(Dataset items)
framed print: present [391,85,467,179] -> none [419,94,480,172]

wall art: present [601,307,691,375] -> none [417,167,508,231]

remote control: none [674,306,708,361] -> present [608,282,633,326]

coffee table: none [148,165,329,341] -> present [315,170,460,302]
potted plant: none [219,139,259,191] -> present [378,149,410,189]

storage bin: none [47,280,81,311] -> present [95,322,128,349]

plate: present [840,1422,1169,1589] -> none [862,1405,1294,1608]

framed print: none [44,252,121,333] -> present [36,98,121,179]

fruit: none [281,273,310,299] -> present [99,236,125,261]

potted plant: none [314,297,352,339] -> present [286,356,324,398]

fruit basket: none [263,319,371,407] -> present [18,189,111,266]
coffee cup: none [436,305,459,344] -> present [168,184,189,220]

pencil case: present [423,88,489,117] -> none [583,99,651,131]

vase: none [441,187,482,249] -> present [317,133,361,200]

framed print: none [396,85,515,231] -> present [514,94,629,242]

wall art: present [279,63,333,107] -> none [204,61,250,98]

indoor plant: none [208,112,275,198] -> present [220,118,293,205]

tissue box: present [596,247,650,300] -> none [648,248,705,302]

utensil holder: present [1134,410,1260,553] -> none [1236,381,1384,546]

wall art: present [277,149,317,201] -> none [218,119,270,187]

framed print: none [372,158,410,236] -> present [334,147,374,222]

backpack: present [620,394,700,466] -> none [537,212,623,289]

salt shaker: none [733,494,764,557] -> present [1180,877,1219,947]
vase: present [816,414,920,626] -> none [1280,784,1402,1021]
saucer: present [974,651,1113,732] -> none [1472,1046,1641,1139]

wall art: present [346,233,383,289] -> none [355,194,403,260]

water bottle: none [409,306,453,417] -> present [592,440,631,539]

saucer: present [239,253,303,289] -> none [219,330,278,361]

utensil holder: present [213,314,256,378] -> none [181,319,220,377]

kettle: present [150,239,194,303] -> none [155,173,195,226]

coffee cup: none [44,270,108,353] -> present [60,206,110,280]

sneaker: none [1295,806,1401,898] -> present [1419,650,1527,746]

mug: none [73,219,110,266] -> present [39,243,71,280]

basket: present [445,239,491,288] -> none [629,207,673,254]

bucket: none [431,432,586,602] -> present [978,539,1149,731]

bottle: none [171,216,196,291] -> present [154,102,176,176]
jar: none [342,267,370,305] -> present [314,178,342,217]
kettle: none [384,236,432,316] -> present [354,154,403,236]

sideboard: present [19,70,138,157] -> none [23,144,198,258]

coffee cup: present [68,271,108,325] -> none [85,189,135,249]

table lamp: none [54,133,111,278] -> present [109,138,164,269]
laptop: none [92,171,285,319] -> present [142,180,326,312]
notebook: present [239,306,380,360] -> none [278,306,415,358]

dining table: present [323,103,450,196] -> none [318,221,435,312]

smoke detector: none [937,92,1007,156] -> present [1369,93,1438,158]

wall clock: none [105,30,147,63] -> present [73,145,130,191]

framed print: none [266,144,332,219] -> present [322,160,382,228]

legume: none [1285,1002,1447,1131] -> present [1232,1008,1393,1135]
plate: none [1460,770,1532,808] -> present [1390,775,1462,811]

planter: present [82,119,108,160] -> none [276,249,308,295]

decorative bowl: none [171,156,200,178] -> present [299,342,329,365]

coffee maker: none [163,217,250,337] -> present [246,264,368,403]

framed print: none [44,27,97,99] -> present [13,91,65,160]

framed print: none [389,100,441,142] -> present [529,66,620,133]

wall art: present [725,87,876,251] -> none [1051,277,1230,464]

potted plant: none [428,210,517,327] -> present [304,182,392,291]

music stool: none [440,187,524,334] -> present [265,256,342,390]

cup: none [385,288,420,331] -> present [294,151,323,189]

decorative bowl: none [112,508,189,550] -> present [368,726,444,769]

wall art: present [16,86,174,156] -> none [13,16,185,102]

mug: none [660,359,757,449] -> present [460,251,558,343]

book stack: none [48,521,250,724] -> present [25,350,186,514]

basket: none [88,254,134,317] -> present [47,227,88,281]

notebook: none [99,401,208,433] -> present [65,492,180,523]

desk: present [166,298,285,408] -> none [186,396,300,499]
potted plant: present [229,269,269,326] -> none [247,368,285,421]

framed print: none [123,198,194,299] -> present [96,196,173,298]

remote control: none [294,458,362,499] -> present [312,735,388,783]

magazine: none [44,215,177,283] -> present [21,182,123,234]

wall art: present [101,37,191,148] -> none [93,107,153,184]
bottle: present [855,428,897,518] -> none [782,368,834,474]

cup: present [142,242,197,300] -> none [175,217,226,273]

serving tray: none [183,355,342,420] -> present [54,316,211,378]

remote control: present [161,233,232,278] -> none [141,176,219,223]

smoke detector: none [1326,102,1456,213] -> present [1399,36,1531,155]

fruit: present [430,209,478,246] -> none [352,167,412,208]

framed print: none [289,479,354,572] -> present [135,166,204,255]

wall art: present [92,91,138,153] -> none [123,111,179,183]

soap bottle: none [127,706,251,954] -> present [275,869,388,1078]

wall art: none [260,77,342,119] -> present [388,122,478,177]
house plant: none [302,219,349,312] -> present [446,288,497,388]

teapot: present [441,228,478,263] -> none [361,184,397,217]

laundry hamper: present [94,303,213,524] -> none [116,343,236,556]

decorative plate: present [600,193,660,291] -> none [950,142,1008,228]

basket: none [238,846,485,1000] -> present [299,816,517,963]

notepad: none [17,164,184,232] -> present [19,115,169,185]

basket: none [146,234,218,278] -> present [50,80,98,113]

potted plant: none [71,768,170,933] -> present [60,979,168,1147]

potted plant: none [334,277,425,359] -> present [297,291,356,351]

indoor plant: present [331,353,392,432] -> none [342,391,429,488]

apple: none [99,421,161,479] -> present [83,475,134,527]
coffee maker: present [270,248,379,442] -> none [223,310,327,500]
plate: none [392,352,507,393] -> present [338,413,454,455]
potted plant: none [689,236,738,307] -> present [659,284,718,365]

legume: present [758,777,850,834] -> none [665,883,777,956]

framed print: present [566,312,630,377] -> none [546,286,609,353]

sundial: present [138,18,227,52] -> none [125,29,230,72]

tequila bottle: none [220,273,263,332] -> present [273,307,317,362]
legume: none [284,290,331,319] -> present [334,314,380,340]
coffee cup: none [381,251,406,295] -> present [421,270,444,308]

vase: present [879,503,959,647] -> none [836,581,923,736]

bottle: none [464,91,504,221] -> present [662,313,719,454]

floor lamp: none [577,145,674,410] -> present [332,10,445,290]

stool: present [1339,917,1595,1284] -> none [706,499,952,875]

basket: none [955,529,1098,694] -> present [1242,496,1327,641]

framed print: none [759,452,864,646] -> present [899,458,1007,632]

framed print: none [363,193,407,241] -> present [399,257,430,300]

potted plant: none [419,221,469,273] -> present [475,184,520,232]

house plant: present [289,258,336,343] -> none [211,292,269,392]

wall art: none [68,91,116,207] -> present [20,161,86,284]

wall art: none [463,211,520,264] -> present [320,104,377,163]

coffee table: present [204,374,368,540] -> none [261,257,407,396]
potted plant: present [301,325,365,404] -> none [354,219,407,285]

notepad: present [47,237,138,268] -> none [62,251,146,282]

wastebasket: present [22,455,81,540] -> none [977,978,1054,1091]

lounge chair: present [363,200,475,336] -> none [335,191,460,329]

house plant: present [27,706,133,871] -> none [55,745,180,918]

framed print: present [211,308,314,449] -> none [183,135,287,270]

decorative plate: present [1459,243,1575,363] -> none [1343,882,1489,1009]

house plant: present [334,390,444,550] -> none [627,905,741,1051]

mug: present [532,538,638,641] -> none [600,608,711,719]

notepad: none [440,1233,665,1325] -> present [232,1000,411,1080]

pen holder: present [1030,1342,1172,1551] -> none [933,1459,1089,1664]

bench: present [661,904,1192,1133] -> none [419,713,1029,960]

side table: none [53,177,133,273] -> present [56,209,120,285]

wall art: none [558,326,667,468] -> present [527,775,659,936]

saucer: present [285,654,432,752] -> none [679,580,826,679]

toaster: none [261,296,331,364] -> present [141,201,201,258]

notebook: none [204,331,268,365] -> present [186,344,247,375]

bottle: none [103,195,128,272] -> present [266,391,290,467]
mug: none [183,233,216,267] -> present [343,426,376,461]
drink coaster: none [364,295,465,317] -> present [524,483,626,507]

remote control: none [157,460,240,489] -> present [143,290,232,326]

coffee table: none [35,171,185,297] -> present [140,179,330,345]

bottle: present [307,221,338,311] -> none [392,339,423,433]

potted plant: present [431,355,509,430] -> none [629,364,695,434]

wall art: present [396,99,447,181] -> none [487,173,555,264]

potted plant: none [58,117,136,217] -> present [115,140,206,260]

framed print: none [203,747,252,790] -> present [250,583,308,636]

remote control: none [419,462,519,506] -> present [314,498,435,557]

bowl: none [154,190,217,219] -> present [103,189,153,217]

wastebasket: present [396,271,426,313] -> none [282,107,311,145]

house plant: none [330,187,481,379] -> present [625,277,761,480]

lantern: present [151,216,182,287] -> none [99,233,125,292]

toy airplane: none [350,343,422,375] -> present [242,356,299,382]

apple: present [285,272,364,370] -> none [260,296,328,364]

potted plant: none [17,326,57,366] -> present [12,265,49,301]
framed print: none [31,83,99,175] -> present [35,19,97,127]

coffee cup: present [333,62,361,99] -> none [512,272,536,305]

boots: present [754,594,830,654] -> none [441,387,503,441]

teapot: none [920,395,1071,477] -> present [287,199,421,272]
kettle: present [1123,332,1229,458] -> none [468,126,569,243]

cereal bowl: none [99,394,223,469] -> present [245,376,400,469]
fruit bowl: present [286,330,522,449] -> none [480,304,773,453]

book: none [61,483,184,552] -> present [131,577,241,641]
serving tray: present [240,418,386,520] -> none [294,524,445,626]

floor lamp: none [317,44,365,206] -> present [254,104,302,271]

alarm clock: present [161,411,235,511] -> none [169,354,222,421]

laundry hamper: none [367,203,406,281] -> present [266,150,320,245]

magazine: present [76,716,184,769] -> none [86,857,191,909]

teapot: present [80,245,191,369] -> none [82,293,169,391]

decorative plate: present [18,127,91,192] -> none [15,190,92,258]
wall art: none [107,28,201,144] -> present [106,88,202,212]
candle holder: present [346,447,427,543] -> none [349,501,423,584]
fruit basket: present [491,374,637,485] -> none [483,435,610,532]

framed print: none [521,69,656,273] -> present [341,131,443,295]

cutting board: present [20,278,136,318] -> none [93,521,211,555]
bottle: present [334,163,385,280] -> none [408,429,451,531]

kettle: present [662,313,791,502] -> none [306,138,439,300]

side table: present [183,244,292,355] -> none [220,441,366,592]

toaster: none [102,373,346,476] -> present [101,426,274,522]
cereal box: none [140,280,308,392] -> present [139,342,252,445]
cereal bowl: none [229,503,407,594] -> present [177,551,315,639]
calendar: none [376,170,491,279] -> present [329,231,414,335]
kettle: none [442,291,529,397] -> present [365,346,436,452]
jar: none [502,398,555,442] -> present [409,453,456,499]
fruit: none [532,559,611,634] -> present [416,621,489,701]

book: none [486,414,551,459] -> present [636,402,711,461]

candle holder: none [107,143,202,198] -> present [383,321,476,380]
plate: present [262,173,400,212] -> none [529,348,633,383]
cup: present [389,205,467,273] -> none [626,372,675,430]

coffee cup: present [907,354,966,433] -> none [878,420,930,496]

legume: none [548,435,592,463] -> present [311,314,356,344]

[The problem] Beginning with the line that has "framed print: none [266,144,332,219]" and ending with the line that has "wall art: present [101,37,191,148]", set down the lines above exactly and include no others.

[Result]
framed print: none [266,144,332,219] -> present [322,160,382,228]

legume: none [1285,1002,1447,1131] -> present [1232,1008,1393,1135]
plate: none [1460,770,1532,808] -> present [1390,775,1462,811]

planter: present [82,119,108,160] -> none [276,249,308,295]

decorative bowl: none [171,156,200,178] -> present [299,342,329,365]

coffee maker: none [163,217,250,337] -> present [246,264,368,403]

framed print: none [44,27,97,99] -> present [13,91,65,160]

framed print: none [389,100,441,142] -> present [529,66,620,133]

wall art: present [725,87,876,251] -> none [1051,277,1230,464]

potted plant: none [428,210,517,327] -> present [304,182,392,291]

music stool: none [440,187,524,334] -> present [265,256,342,390]

cup: none [385,288,420,331] -> present [294,151,323,189]

decorative bowl: none [112,508,189,550] -> present [368,726,444,769]

wall art: present [16,86,174,156] -> none [13,16,185,102]

mug: none [660,359,757,449] -> present [460,251,558,343]

book stack: none [48,521,250,724] -> present [25,350,186,514]

basket: none [88,254,134,317] -> present [47,227,88,281]

notebook: none [99,401,208,433] -> present [65,492,180,523]

desk: present [166,298,285,408] -> none [186,396,300,499]
potted plant: present [229,269,269,326] -> none [247,368,285,421]

framed print: none [123,198,194,299] -> present [96,196,173,298]

remote control: none [294,458,362,499] -> present [312,735,388,783]

magazine: none [44,215,177,283] -> present [21,182,123,234]

wall art: present [101,37,191,148] -> none [93,107,153,184]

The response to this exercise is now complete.